Hacker News new | ask | show | jobs
by JonathonW 2869 days ago
UTF-16 has a bit of a funky design (using four byte/two code unit surrogate pairs to encode code points outside the basic multilingual plane) that ultimately restricts Unicode (if compatibility is to be maintained with UTF-16, at least) to 17 planes, or 2^20 code points (about 1 million).

UTF-8 uses a variable length encoding that allows for more characters-- if restricted to four bytes, it allows for 2^21 total code points; it's designed to eventually allow for 2^31 code points, which works out to about 2 billion code points that can be expressed.

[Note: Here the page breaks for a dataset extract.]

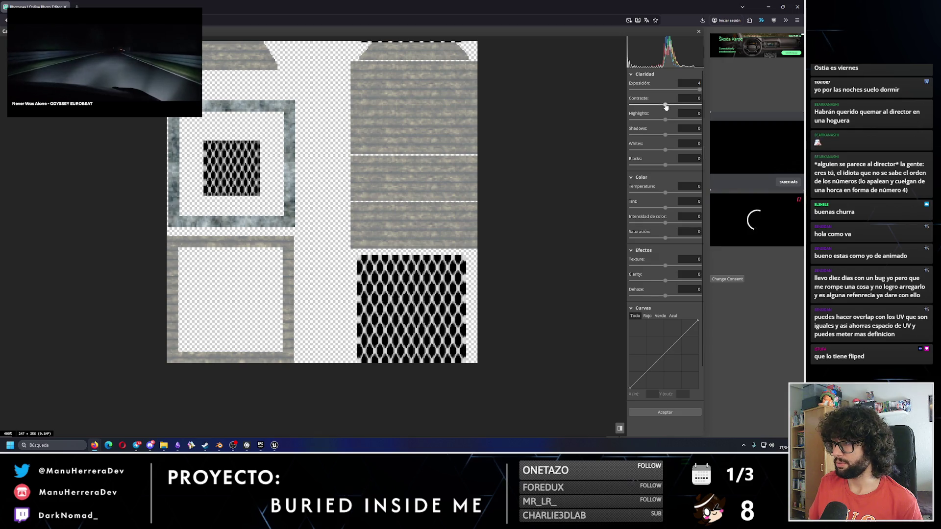
{"action": "left_click_drag", "start_coordinate": [665, 105], "coordinate": [703, 105]}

(Granted, this is all hypothetical-- Unicode isn't even close to filling all of the space that UTF-16 allows; there aren't enough known writing systems yet to be encoded to fill all of the remaining Unicode planes (3-13 of 17 are all still unassigned). But UTF-16's still nonstandard (most of the world's standardized on UTF-8) and kind of ugly, so the sooner it goes away, the better.)

2 comments

Thank you, this was an incredibly understandable explanation.
That is a bit misleading to the point of error, on several points:

* Your timeline is backwards. UTF-8 was designed for a 31-bit code space. Far from that being its future, that is its past. In the 21st century it was explicitly reduced from 31-bit capable to 21 bits.

* UTF-16 is just as standard as UTF-8 is, it being standardized by the same people in the same places.

* 17 planes is 21 bits; it is 16 planes that is 20 bits.